-- What the exercise asks --
From the entries below, return only the lines starting at the one that contains "brown backpack [469,499,562,619] -> none" and ending at the one that contains "picture [642,182,693,275] ->", exactly as they stand.

-- Data --
+-------+
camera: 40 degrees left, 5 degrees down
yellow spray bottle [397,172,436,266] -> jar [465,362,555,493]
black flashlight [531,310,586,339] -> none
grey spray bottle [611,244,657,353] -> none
+-------+
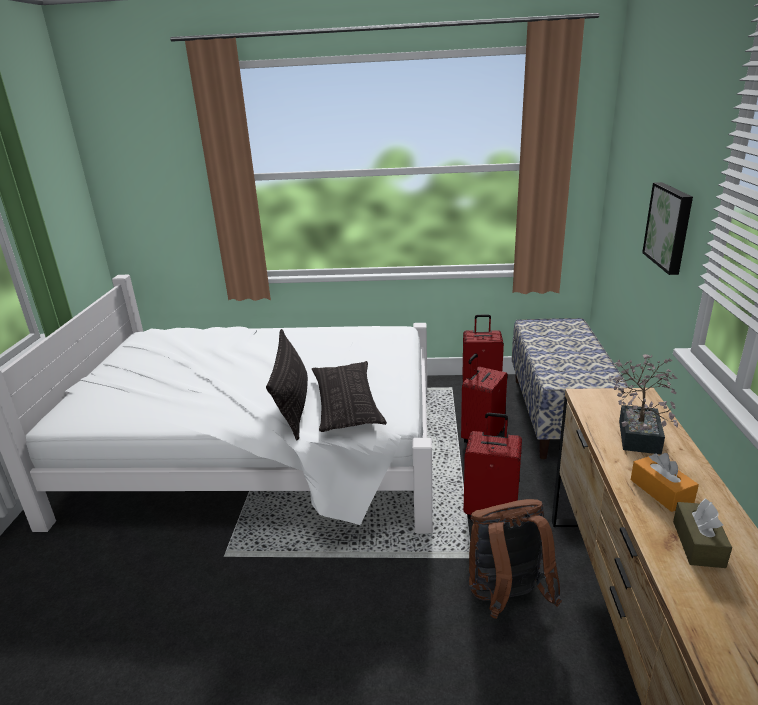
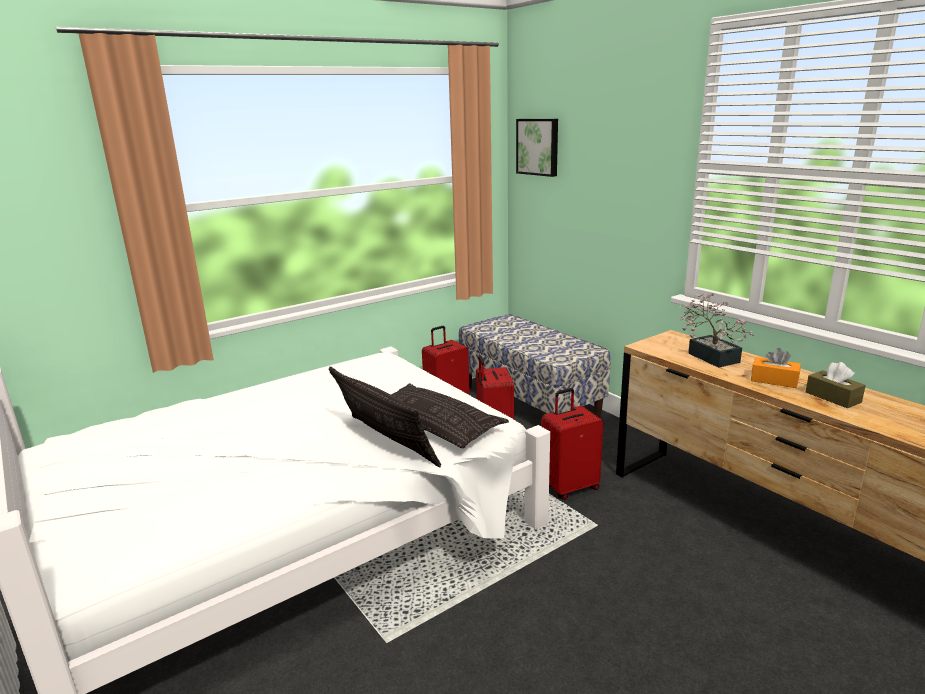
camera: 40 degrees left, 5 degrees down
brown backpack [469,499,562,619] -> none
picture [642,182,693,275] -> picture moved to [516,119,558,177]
+-------+
-- Solution to this problem --
brown backpack [469,499,562,619] -> none
picture [642,182,693,275] -> picture moved to [516,119,558,177]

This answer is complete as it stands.